Friday, June 10, 2011

Egg nutrition: Get the facts

Over 75 billion eggs are produced in the U.S. each year. That’s a lot of omelets. Most people know that eggs contain protein, but what else? Here are some egg nutrition facts.
 
A single large egg laid by a hen contains 70 calories, as well as:
  • 5 grams of fat (2 grams saturated)
  • 6 grams of protein
  • 0.5 grams of carbohydrate
More than 60 percent of calories in an egg come from dietary fat. About 35 percent come from protein. But when it comes to eggs, here’s the question many people debate: should I eat the yolk?
 
To eat the yolk or not?
Fat-phobic dieters usually chuck the yolks before they reach the frying pan, but what many egg-white-only eaters don’t realize is that about half the protein in an egg is found in the yolk.
 
Egg yolkThere are other benefits of eating the yolk as well.
 
Choline, though not a highly-touted nutrient in diet articles, plays an essential role in fetal brain development.
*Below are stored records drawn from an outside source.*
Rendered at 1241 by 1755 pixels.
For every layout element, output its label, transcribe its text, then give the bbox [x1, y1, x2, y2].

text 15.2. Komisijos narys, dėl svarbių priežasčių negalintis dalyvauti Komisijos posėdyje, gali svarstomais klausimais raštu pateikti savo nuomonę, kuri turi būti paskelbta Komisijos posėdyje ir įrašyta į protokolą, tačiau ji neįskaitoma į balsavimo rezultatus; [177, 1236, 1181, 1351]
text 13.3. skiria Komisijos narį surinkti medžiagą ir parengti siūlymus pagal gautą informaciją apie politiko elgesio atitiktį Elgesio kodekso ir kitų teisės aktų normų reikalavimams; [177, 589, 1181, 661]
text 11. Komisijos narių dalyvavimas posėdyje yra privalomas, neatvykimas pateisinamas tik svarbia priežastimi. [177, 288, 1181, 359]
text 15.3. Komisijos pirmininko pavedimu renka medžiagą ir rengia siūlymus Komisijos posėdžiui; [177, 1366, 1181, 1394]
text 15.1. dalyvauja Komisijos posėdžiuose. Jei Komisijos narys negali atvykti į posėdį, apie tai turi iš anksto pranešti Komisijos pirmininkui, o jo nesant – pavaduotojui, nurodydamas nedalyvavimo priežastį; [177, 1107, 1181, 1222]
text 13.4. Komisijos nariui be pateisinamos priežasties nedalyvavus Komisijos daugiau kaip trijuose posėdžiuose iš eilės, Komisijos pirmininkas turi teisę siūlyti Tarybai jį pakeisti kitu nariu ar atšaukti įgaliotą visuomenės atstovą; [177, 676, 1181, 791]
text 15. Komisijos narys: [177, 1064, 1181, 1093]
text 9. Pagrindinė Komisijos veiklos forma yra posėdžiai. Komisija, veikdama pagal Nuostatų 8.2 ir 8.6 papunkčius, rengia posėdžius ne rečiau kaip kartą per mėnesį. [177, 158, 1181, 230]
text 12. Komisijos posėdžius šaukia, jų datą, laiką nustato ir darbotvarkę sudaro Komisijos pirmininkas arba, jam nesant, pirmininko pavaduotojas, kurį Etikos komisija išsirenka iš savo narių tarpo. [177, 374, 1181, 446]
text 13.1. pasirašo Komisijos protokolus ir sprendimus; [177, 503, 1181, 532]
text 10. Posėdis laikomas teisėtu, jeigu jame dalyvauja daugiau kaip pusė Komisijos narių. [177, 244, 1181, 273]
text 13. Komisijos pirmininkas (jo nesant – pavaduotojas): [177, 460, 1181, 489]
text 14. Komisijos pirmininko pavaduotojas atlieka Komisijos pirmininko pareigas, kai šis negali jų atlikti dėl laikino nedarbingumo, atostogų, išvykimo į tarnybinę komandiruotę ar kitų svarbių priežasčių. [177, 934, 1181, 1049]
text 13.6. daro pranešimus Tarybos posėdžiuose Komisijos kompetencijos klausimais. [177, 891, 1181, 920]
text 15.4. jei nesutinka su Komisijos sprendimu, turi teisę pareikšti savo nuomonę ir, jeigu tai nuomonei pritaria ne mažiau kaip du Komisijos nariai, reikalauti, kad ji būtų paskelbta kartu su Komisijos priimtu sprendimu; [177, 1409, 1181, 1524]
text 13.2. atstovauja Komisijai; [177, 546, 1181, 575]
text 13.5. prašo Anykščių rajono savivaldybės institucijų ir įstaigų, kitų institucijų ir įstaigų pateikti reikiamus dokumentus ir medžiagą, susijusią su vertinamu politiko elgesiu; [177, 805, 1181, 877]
Pregnant women need to eat the yolks to help prevent birth defects. Two whole eggs contain 250 milligrams of choline, about half the recommended daily value.
 
Yolks also contain two other nutrients that pregnant women need, including B vitamins, crucial for fetal nervous system and spinal cord development. The other nutrient is iron. Though an egg has only 5 percent daily value of iron, the iron found in eggs is a healthy mix of both sources of iron—heme and non-heme.
 
Eating two eggs, then, supplies a pregnant or breast-feeding woman with 10 percent daily value of iron, lowering the chance of developing anemia, something to which pregnant and breast-feeding women are more susceptible.
 
What if I’m not pregnant or breast feeding?
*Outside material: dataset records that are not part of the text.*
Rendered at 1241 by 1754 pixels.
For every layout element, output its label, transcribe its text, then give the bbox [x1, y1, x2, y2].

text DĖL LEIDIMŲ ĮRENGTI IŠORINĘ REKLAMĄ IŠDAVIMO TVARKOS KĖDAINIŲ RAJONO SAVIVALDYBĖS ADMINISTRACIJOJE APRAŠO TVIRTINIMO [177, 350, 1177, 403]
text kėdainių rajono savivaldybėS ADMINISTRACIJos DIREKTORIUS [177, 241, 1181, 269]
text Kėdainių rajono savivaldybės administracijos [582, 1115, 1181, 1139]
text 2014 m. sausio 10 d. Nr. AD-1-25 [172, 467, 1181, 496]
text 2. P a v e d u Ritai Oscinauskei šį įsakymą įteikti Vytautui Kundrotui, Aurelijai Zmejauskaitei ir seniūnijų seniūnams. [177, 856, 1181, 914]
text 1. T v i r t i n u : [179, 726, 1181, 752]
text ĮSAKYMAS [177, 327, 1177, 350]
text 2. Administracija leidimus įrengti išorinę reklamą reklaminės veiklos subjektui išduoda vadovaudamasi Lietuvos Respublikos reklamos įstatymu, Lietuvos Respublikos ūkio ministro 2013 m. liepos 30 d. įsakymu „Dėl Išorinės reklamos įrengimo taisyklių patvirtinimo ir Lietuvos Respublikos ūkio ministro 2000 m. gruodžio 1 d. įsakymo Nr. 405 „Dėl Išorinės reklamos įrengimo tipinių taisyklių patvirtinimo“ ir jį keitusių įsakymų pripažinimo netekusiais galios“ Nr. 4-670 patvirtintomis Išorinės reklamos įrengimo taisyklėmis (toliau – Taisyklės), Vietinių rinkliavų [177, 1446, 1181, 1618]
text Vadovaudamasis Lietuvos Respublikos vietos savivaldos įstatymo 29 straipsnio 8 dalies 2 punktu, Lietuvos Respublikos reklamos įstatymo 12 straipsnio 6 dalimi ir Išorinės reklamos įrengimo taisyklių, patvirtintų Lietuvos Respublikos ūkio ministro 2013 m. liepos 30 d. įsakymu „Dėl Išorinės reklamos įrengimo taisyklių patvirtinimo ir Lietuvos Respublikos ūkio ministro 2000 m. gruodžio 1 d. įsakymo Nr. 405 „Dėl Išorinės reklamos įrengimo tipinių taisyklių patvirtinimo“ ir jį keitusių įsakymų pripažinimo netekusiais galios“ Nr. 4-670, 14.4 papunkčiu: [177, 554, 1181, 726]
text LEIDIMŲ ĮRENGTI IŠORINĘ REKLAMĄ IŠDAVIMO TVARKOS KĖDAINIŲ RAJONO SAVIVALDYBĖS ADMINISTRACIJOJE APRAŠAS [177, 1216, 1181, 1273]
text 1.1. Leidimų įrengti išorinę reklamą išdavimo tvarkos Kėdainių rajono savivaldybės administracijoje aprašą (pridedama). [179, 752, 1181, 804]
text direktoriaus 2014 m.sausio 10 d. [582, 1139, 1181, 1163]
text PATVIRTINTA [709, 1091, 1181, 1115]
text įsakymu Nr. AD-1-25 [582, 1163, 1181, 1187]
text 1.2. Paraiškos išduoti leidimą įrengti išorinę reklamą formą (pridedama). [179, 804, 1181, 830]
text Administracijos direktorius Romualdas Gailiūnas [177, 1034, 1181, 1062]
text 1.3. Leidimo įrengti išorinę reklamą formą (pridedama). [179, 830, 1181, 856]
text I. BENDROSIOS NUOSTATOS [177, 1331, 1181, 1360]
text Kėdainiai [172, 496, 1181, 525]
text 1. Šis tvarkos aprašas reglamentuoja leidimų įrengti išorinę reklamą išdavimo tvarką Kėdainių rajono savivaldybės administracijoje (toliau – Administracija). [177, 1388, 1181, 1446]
You should still eat the whole egg. In addition to the B vitamins, almost the entire amount of the following vitamins and minerals are found in the yolk:
  • calcium
  • iron
  • zinc
  • selenium (nearly 25 percent of daily value)
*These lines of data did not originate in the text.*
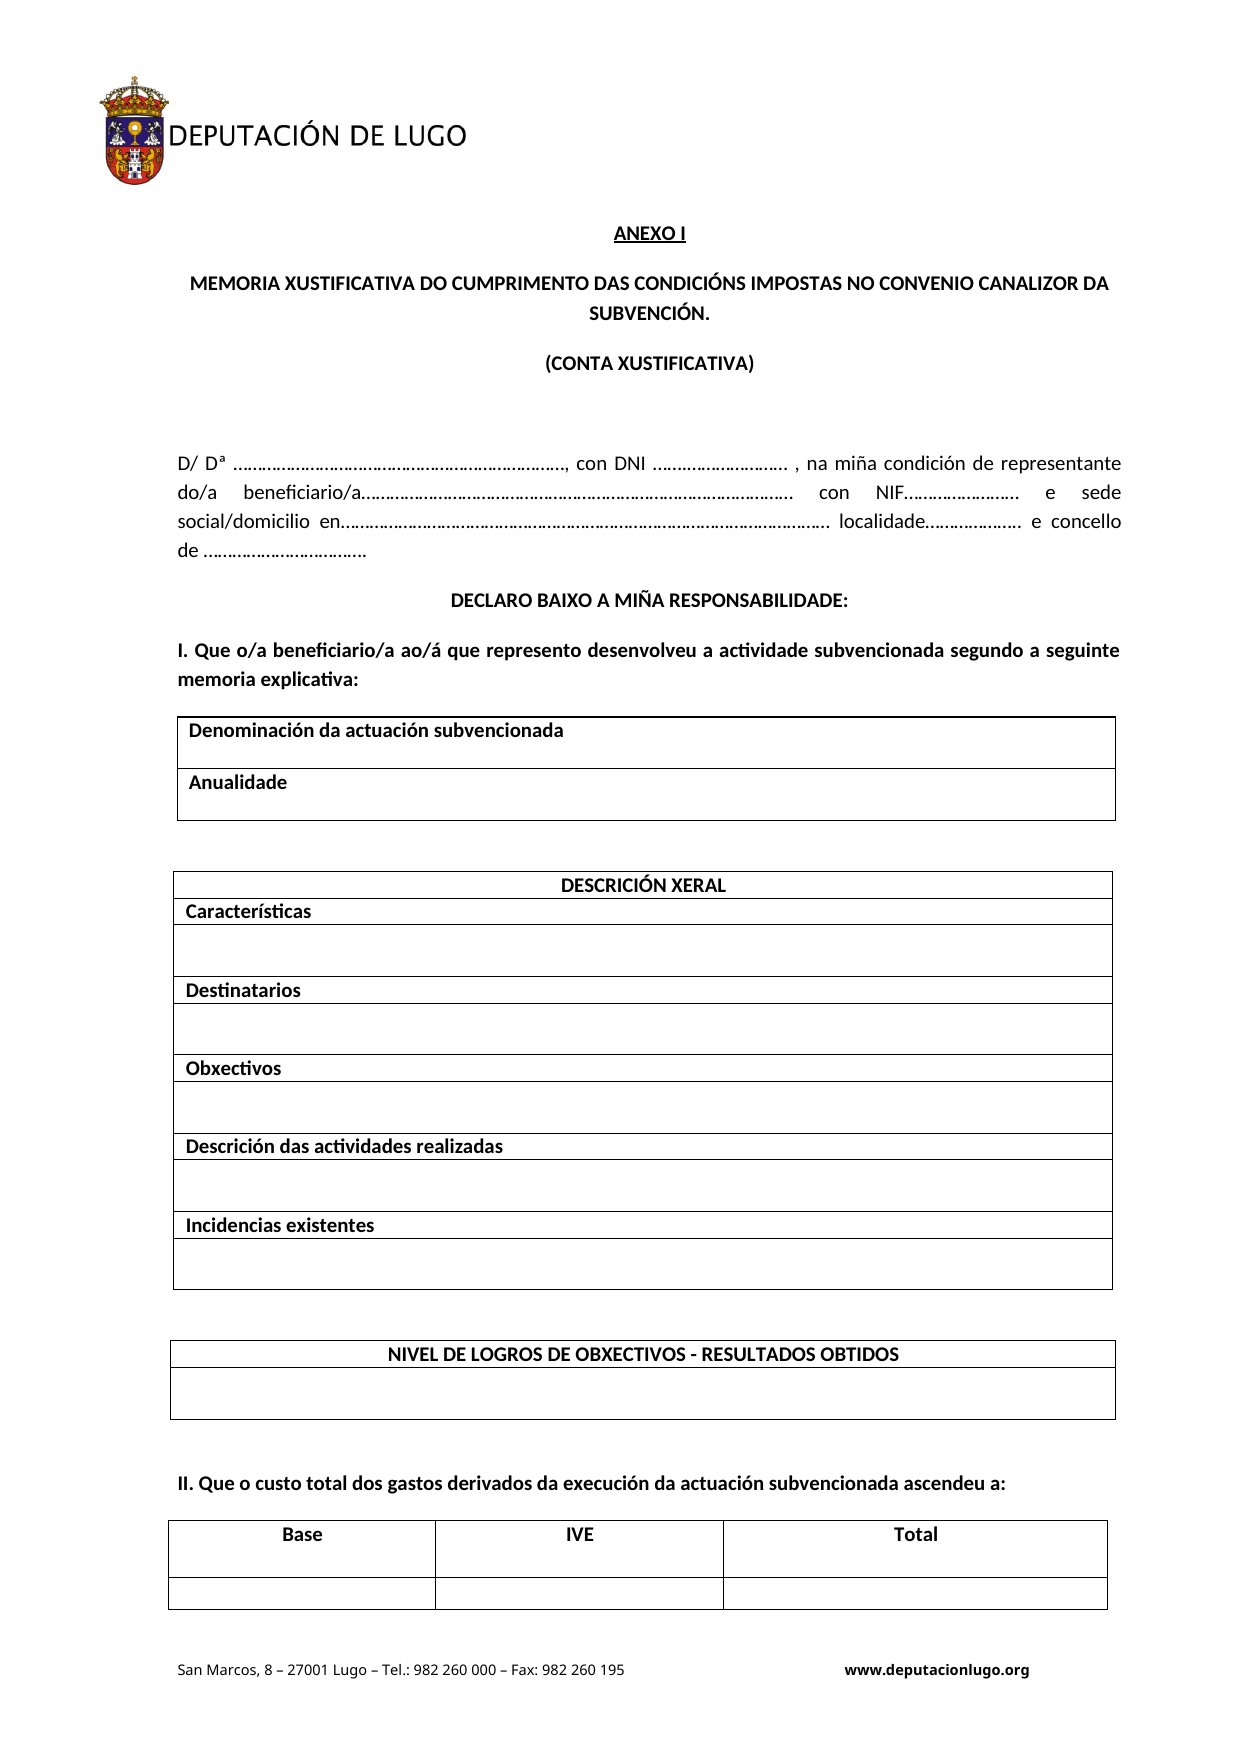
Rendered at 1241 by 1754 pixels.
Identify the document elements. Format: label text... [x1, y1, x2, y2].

table_cell [174, 1160, 1112, 1211]
table_header DESCRICIÓN XERAL [174, 872, 1112, 898]
text D/ Dª ……………………………………………………………, con DNI …….………………… , na miña condición de representante do/a beneficiario/a……………………………………………………………………………… con NIF…………………… e sede social/domicilio en………………………………………………………………………………………… localidade……………….. e concello de ……………………………. [177, 450, 1122, 563]
table_cell [171, 1368, 1115, 1419]
table_cell Características [174, 899, 1112, 924]
table_cell [174, 1004, 1112, 1054]
table_header Denominación da actuación subvencionada [178, 718, 1115, 768]
table_cell [169, 1578, 435, 1609]
table_cell Obxectivos [174, 1055, 1112, 1081]
table_header Total [724, 1521, 1107, 1577]
text MEMORIA XUSTIFICATIVA DO CUMPRIMENTO DAS CONDICIÓNS IMPOSTAS NO CONVENIO CANALIZOR DA SUBVENCIÓN. [177, 271, 1122, 325]
table_cell [174, 925, 1112, 976]
picture [96, 73, 475, 192]
table_cell [436, 1578, 723, 1609]
table_cell [174, 1239, 1112, 1289]
table_header IVE [436, 1521, 723, 1577]
table_header NIVEL DE LOGROS DE OBXECTIVOS - RESULTADOS OBTIDOS [171, 1341, 1115, 1367]
table_cell [724, 1578, 1107, 1609]
table_cell Descrición das actividades realizadas [174, 1134, 1112, 1159]
text II. Que o custo total dos gastos derivados da execución da actuación subvencionada ascendeu a: [177, 1470, 1122, 1495]
table_cell Incidencias existentes [174, 1212, 1112, 1237]
text I. Que o/a beneficiario/a ao/á que represento desenvolveu a actividade subvencionada segundo a seguinte memoria explicativa: [177, 637, 1122, 692]
text (CONTA XUSTIFICATIVA) [177, 350, 1122, 375]
text ANEXO I [177, 220, 1122, 245]
table_cell Destinatarios [174, 977, 1112, 1002]
table_cell Anualidade [178, 769, 1115, 820]
text DECLARO BAIXO A MIÑA RESPONSABILIDADE: [177, 587, 1122, 613]
table_header Base [169, 1521, 435, 1577]
table_cell [174, 1082, 1112, 1133]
  • phosphorous (10 percent of daily value)
  • Vitamins A, D, E, and K (the fat soluble vitamins)
The yolks also contain heart-healthy Omega-3 Essential Fatty Acids.
 
And yet another reason to eat the whole egg is that yolks contain the full spectrum of essential amino acids. Eating only the whites will require food combining to make sure you get the complementary essential amino acids.
 
But what about cholesterol? Don’t the yolks contain a lot of it?
To some doctors and nutritionists, yes, an egg yolk may indeed have a lot of cholesterol. One whole egg contains approximately 200 milligrams of cholesterol, or roughly 70 percent of suggested daily values.
 
Don’t panic if you just gulped down a three-egg omelet. Your body naturally produces cholesterol for a variety of purposes, including making sex hormones, Vitamin D, and bile acids to help digest fat.
 
If you eat foods containing cholesterol, your body doesn’t have to work as hard to produce it.
 
Conservative recommendations usually allow for one whole egg per day.
 
Yolks also contain the antioxidant lutein, which is thought to promote eye health.
 
Are eggs the best source of protein?
Eggs are considered by many the gold-standard of protein, especially for an all-natural source of food. One egg contains for an average person, over 10 percent of the daily value for protein.
 
More than 90 percent of a whole egg’s protein is absorbable by the body, which scores eggs way up high on the protein bioavailability scale.
 
Many bodybuilders place whey protein on a higher muscle-building pedestal than eggs, but whey protein isn’t a whole food like an egg.
 
Eggs cost roughly 25 cents each, making them one of the least expensive sources of complete protein, plus they’re easy to cook. Being a naturally-nutritiously dense food, it’s no wonder eggs have been eaten for thousands of years.